TEXT SEGMENT »
((

Off the Kuff Rotating Header Image

More on DNA mixtures

Some good news here.

Texas criminal justice organizations have begun reviewing thousands of cases that relied on an outdated method for calculating the odds that a particular person left DNA evidence at a crime scene.

At issue are samples that include more than one person’s DNA, such as evidence swabbed from a countertop after a convenience store heist or taken from bodily fluids in a rape kit. Experts revised national guidelines for calculating odds in these scenarios six years ago, but no one sounded an alarm or asked prosecutors to re-examine cases that used the previous methodology.

Now, Texas labs and lawyers are reviewing pending prosecutions and thousands of adjudicated cases, including those of death row defendants who had this type of evidence presented at trial.

The science behind DNA testing hasn’t changed, but for mixed samples, analysts now focus on fewer factors in their results before determining the odds of someone being at the scene. The findings are more conservative.

))

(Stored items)
((

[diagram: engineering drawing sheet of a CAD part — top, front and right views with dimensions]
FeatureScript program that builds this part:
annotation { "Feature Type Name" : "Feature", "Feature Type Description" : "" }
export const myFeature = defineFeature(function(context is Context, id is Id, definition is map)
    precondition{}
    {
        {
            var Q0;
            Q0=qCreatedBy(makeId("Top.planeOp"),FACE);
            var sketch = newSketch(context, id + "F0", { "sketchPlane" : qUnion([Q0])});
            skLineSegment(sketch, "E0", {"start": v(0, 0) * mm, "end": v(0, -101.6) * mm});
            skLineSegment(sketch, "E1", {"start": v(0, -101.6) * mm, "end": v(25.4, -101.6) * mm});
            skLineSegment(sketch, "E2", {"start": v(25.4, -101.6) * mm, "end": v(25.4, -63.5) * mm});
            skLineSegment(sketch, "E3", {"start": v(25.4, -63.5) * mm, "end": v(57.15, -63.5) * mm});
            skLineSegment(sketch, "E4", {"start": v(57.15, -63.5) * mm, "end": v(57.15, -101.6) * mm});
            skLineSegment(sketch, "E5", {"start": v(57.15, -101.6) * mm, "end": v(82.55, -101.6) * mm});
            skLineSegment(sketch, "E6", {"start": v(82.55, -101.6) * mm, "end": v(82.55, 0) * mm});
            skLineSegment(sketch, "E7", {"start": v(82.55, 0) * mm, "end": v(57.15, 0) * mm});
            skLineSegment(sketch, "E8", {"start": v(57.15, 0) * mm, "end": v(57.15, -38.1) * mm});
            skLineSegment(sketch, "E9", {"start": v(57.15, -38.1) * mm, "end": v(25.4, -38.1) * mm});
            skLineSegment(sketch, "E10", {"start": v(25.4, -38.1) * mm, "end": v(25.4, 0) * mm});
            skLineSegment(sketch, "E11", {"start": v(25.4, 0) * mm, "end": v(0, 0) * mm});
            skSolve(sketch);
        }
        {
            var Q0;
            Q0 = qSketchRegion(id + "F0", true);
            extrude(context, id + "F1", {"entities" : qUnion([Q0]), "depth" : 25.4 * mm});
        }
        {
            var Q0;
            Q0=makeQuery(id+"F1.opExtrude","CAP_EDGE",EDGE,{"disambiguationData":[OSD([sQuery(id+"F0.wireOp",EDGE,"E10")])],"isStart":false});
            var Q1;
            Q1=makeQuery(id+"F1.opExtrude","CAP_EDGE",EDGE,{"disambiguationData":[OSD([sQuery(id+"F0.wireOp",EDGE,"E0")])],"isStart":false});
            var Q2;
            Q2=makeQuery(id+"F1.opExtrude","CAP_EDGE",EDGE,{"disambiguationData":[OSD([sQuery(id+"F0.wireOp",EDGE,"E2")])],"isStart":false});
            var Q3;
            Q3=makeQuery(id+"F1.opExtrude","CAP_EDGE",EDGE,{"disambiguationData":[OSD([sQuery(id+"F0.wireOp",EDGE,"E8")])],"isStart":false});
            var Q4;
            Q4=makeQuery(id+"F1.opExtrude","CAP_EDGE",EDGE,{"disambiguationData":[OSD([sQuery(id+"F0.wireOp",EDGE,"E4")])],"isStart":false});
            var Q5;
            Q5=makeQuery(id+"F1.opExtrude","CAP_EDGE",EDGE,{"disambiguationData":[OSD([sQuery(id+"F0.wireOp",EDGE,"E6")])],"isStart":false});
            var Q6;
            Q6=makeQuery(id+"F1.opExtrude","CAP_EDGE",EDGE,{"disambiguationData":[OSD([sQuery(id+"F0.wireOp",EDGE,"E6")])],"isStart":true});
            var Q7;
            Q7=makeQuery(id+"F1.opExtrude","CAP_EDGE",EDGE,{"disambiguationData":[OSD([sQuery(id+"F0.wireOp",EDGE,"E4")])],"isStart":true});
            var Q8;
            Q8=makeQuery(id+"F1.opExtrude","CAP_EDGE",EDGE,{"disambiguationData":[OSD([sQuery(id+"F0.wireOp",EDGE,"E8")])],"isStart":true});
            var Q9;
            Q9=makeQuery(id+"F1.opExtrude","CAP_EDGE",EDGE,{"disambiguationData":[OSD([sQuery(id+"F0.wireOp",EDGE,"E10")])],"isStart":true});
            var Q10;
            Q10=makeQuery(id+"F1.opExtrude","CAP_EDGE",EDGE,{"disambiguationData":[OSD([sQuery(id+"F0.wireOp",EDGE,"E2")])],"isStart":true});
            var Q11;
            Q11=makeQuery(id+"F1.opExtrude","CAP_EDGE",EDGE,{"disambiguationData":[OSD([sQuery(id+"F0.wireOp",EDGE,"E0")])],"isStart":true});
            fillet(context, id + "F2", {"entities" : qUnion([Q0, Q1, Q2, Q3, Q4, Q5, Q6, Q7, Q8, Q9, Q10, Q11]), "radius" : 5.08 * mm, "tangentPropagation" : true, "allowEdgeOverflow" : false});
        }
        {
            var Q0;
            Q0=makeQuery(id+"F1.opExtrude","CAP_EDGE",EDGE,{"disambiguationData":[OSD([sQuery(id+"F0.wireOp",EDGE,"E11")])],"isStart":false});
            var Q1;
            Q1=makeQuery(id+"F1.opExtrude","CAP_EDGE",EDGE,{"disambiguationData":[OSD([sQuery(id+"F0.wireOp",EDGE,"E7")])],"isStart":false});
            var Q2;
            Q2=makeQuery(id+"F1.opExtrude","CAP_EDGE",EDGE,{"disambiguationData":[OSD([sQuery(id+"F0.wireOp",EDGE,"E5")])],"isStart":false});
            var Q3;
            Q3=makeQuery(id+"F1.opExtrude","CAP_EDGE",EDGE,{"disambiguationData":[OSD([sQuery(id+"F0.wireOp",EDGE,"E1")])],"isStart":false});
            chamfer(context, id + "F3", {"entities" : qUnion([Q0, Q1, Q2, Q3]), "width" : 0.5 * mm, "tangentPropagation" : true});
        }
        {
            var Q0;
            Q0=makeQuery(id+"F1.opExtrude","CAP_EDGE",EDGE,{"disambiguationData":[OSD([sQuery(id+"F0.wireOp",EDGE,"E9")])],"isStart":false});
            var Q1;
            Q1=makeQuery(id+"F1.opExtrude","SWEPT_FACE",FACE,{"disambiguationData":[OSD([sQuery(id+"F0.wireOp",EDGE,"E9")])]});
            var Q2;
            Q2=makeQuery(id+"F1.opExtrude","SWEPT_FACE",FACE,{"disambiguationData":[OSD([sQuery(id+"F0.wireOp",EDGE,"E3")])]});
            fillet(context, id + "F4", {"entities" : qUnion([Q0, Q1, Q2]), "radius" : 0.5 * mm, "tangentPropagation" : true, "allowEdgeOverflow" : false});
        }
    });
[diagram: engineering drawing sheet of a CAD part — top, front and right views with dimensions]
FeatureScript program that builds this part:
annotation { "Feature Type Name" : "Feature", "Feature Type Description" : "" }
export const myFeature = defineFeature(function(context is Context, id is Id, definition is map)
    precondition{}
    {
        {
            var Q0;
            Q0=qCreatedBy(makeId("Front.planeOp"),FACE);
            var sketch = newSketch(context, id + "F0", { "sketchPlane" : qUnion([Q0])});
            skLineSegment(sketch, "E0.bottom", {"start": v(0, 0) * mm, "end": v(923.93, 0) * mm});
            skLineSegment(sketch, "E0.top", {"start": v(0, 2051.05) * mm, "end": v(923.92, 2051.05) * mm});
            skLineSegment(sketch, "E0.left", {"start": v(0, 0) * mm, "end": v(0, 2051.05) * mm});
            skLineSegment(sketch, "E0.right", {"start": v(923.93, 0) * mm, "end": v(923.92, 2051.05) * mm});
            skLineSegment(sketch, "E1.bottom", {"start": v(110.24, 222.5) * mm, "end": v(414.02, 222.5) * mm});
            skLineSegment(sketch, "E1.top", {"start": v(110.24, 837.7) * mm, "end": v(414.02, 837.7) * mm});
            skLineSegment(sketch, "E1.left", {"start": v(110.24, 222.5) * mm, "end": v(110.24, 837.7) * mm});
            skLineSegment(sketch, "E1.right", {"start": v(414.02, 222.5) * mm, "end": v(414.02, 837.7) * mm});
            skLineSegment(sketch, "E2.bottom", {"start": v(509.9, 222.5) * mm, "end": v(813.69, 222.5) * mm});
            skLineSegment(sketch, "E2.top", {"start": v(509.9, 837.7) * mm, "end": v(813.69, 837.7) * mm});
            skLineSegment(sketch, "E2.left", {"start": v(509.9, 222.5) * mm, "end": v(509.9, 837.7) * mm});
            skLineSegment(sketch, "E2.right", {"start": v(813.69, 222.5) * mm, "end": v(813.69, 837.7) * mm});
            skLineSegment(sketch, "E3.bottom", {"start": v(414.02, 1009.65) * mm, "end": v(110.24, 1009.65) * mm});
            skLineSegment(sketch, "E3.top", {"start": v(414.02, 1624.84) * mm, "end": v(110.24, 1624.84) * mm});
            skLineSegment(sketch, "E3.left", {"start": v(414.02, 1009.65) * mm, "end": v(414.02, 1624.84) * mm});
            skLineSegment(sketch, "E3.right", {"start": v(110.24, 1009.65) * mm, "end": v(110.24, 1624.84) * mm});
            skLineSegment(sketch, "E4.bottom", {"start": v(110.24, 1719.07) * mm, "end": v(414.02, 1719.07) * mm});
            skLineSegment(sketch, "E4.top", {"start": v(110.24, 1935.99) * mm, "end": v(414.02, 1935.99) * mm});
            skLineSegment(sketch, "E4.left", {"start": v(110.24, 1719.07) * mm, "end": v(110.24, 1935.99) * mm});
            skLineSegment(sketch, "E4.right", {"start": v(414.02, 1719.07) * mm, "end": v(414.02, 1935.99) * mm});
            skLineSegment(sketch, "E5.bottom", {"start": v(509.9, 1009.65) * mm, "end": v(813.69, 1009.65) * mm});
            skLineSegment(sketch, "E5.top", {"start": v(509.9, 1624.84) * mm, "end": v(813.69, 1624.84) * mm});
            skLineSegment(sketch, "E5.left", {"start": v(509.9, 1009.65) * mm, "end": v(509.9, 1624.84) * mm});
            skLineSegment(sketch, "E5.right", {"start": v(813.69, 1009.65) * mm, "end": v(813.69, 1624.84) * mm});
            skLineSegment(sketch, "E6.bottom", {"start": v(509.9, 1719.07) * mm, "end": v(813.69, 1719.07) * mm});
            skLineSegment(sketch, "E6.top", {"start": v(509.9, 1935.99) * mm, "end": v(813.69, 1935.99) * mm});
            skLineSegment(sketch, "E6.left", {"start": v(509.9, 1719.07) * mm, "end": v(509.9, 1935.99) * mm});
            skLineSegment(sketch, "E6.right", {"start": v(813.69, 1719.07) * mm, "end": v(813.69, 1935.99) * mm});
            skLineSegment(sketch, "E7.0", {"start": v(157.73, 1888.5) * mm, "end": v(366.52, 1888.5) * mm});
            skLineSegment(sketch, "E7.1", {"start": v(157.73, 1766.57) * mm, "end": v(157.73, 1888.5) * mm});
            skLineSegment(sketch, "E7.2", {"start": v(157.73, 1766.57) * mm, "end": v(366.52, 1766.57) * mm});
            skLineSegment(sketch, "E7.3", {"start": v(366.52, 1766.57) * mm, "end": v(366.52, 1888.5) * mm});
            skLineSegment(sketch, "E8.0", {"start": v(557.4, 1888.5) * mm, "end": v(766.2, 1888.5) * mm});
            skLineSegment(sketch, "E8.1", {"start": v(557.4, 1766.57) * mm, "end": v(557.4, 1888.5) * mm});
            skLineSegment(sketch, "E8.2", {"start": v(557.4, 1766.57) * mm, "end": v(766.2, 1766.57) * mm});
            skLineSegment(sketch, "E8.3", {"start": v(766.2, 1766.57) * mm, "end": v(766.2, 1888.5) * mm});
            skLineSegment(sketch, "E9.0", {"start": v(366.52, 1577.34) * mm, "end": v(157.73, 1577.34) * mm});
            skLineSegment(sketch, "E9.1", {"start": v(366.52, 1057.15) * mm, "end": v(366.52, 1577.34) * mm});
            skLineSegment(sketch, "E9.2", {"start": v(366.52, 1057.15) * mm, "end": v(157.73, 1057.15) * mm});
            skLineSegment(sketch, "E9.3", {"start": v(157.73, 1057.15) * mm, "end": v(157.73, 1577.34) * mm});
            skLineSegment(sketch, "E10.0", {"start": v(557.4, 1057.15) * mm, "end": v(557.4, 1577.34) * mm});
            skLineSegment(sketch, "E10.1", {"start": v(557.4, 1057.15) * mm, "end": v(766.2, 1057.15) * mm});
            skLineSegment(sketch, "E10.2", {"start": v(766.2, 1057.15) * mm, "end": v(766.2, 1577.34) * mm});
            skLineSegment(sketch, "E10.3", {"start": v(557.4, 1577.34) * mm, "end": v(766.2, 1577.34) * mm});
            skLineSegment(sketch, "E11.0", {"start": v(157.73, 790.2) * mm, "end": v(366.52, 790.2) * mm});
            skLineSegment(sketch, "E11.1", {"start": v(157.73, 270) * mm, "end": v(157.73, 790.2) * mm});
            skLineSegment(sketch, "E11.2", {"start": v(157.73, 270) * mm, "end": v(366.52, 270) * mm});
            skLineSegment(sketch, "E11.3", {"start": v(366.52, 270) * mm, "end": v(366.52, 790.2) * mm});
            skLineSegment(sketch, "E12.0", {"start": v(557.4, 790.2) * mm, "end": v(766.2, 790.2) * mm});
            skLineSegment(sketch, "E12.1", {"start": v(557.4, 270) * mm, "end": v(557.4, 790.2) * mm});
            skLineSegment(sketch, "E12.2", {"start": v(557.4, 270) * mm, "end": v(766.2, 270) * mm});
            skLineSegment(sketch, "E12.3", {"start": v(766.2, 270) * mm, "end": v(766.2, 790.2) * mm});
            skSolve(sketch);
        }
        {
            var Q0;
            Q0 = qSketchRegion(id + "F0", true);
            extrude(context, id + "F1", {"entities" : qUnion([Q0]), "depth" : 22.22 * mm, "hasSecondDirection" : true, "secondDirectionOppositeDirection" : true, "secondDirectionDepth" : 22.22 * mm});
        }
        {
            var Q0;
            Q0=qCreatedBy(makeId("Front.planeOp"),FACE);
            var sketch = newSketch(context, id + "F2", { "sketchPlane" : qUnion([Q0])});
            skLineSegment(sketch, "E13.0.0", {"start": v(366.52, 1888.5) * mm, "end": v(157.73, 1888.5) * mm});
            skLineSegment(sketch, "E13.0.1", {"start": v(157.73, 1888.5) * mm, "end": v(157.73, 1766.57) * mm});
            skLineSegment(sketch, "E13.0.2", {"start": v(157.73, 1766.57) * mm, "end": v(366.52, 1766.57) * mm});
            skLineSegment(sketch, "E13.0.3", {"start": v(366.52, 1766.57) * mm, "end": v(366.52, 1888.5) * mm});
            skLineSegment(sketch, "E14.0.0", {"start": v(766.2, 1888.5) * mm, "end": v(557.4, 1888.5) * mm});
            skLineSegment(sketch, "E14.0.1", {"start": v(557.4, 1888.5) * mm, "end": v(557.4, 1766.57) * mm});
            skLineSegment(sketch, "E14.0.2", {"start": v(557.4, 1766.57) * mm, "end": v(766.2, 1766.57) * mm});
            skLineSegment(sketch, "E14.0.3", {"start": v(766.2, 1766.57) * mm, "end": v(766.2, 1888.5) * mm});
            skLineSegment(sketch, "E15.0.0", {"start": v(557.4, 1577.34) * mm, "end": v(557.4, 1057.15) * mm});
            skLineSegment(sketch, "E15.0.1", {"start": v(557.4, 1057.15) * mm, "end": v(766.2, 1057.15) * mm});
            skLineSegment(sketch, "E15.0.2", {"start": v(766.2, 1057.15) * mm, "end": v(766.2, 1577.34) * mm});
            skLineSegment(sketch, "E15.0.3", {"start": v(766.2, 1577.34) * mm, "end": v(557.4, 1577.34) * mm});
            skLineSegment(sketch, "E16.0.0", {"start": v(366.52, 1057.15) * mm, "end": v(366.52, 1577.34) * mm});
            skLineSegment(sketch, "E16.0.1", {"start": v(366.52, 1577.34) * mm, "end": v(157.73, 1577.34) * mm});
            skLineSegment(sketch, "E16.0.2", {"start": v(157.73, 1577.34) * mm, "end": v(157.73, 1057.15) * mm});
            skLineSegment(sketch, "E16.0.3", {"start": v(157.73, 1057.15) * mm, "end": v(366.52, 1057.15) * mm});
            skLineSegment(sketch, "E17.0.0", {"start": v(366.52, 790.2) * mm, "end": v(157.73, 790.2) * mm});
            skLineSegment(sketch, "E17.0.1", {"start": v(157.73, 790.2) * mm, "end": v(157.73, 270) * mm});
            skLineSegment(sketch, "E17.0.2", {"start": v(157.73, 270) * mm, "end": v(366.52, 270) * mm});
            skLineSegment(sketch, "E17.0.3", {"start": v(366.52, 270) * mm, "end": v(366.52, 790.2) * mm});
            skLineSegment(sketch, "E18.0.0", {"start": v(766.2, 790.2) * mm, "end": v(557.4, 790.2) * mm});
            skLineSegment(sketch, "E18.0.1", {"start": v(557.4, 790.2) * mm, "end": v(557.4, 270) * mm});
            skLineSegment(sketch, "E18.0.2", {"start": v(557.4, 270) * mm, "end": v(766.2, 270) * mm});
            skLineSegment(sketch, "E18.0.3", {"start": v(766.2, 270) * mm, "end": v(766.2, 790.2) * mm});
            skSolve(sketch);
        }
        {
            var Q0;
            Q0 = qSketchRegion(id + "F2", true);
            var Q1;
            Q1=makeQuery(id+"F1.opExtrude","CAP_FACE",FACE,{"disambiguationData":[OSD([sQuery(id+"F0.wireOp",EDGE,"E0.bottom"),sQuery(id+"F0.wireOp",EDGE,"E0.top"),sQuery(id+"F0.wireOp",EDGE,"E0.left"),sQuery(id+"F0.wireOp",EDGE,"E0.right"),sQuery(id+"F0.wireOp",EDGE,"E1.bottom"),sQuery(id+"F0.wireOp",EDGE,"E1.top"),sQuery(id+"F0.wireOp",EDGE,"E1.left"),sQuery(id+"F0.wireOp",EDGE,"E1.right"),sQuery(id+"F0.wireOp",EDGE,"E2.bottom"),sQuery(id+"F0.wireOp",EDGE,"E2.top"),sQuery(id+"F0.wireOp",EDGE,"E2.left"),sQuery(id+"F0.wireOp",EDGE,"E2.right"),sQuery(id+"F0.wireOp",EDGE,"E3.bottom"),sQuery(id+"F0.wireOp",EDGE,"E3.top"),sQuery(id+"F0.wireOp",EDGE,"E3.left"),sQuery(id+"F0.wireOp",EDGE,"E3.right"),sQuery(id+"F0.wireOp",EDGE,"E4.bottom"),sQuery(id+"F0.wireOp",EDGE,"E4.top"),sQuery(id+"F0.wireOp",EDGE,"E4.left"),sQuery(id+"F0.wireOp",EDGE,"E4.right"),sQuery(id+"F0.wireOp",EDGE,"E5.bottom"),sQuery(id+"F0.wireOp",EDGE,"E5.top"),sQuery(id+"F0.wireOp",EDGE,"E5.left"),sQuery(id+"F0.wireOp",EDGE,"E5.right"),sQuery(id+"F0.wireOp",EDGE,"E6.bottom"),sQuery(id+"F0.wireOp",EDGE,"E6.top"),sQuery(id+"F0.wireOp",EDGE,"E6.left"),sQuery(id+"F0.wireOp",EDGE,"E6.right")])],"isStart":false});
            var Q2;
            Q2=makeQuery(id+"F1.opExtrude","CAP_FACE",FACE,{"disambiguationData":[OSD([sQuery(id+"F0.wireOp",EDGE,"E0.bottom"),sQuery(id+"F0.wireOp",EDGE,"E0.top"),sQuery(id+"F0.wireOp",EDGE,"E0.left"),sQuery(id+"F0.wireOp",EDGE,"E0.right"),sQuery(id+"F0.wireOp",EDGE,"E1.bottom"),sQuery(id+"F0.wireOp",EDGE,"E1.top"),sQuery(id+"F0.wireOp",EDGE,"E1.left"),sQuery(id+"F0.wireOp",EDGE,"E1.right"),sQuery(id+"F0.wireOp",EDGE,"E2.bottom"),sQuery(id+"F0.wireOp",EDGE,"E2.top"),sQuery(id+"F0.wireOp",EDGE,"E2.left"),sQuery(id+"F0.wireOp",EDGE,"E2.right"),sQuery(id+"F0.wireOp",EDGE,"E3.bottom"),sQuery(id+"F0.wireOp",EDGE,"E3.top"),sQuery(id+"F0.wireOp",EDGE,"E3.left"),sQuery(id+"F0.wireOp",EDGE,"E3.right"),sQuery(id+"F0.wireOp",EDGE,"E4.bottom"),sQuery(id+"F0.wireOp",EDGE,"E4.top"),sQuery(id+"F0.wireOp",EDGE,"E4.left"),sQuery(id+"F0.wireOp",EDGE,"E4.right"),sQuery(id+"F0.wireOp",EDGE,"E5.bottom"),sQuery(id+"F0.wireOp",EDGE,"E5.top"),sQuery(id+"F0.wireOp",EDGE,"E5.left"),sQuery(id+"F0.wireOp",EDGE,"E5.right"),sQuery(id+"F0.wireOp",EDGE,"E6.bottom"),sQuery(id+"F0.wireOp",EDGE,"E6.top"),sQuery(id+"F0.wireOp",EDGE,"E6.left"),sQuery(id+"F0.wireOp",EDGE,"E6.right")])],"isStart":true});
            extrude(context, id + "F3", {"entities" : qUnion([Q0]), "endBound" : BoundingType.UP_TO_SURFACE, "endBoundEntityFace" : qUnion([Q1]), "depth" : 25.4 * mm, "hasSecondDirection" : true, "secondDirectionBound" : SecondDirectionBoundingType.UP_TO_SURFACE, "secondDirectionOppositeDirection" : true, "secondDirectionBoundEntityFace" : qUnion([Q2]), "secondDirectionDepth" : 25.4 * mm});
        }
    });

))

WHAT YOU WILL DO »
A) Extract the part of the DNA mixtures post from "Now, Texas labs" to "are more conservative.".
B) Name the groups that the DNA mixtures post says are reviewing cases.

LIST OF SOLUTIONS »
A)
Now, Texas labs and lawyers are reviewing pending prosecutions and thousands of adjudicated cases, including those of death row defendants who had this type of evidence presented at trial.

The science behind DNA testing hasn’t changed, but for mixed samples, analysts now focus on fewer factors in their results before determining the odds of someone being at the scene. The findings are more conservative.

B)
Texas criminal justice organizations
Texas labs
lawyers